* _Work instruction_
Reproduce the listing below word for word, omitting the pictures.

* _Records supplied_
__________

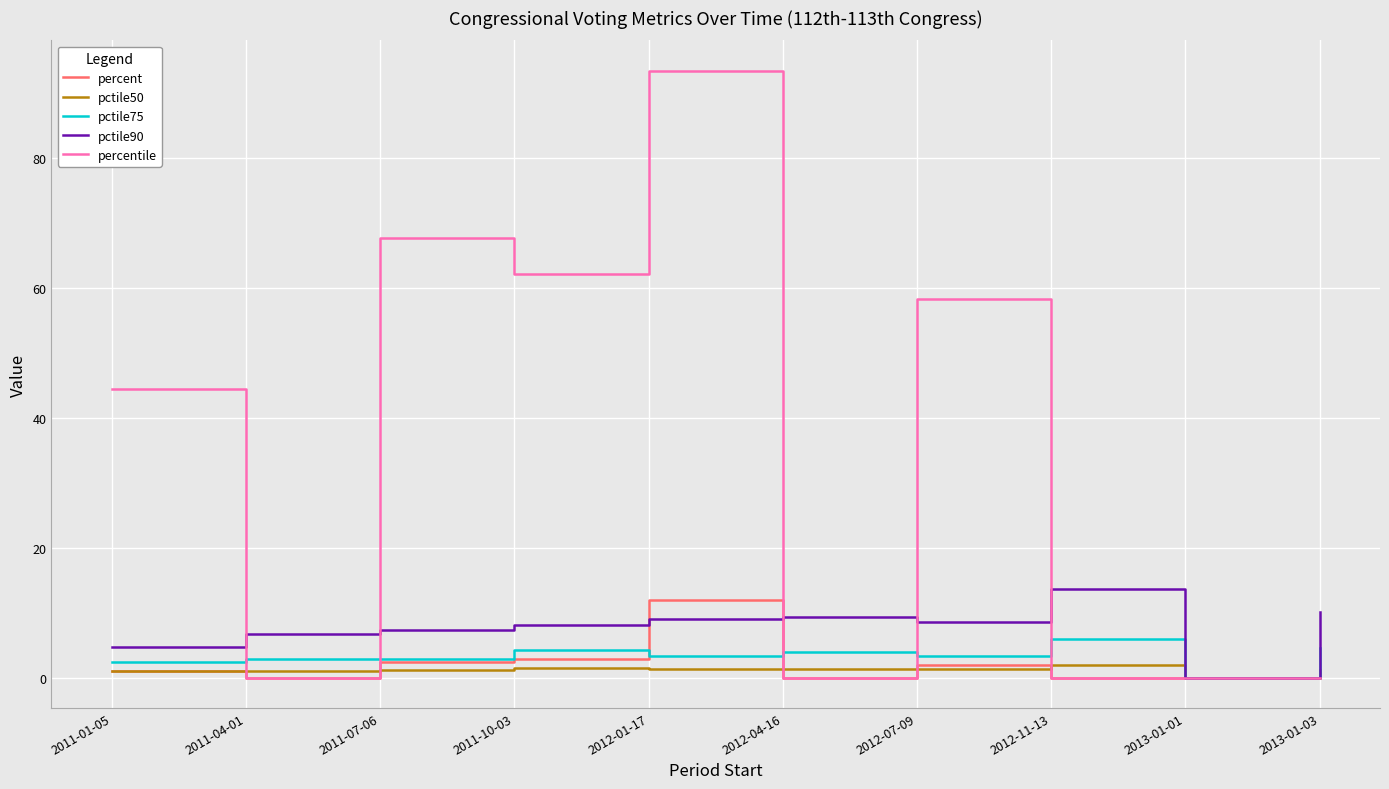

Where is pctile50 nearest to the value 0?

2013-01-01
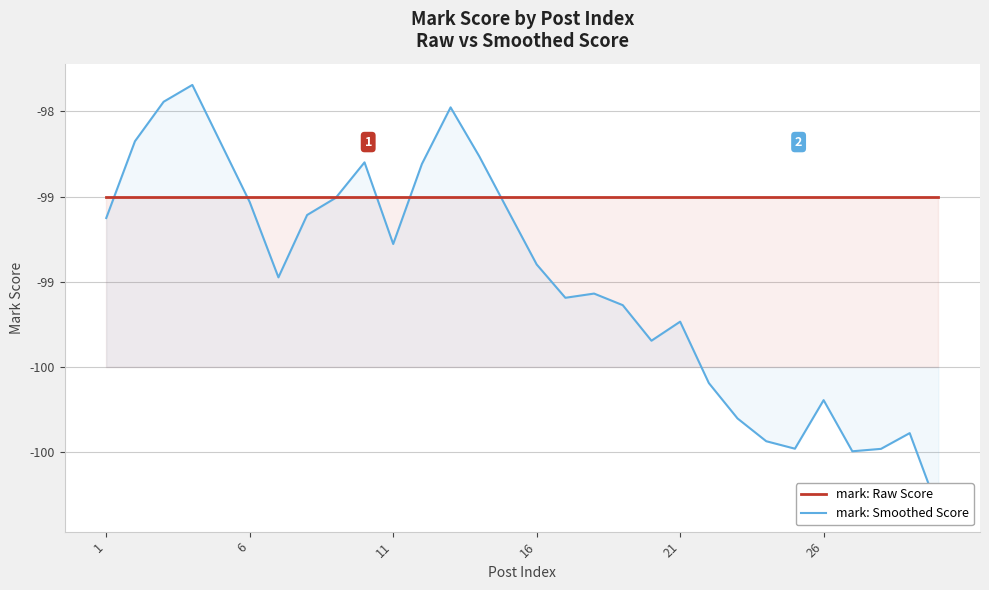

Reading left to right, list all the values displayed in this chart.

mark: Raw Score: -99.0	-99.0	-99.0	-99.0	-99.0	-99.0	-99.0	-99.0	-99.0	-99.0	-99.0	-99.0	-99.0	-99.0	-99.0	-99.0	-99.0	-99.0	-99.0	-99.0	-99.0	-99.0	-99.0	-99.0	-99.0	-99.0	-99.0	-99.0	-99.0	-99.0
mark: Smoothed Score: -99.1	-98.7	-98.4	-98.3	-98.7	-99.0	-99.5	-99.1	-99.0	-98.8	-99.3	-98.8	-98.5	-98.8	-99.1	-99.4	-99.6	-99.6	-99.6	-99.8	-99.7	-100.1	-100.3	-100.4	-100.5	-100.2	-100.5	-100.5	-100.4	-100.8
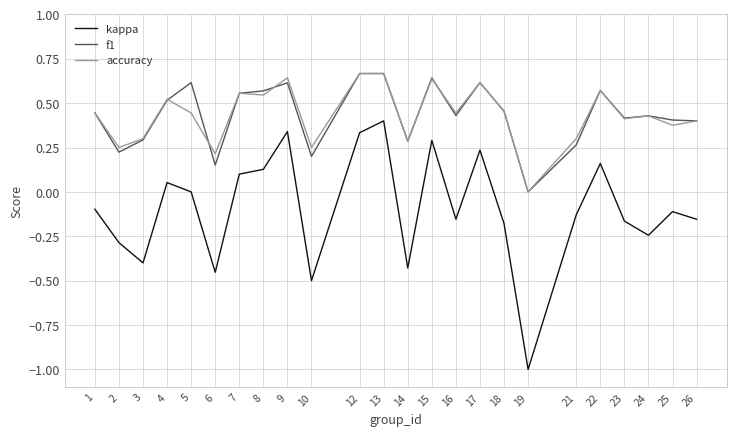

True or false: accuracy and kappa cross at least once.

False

__________

* _Solution for this exercise_
Where is pctile50 nearest to the value 0?

2013-01-01

Reading left to right, list all the values displayed in this chart.

mark: Raw Score: -99.0	-99.0	-99.0	-99.0	-99.0	-99.0	-99.0	-99.0	-99.0	-99.0	-99.0	-99.0	-99.0	-99.0	-99.0	-99.0	-99.0	-99.0	-99.0	-99.0	-99.0	-99.0	-99.0	-99.0	-99.0	-99.0	-99.0	-99.0	-99.0	-99.0
mark: Smoothed Score: -99.1	-98.7	-98.4	-98.3	-98.7	-99.0	-99.5	-99.1	-99.0	-98.8	-99.3	-98.8	-98.5	-98.8	-99.1	-99.4	-99.6	-99.6	-99.6	-99.8	-99.7	-100.1	-100.3	-100.4	-100.5	-100.2	-100.5	-100.5	-100.4	-100.8

True or false: accuracy and kappa cross at least once.

False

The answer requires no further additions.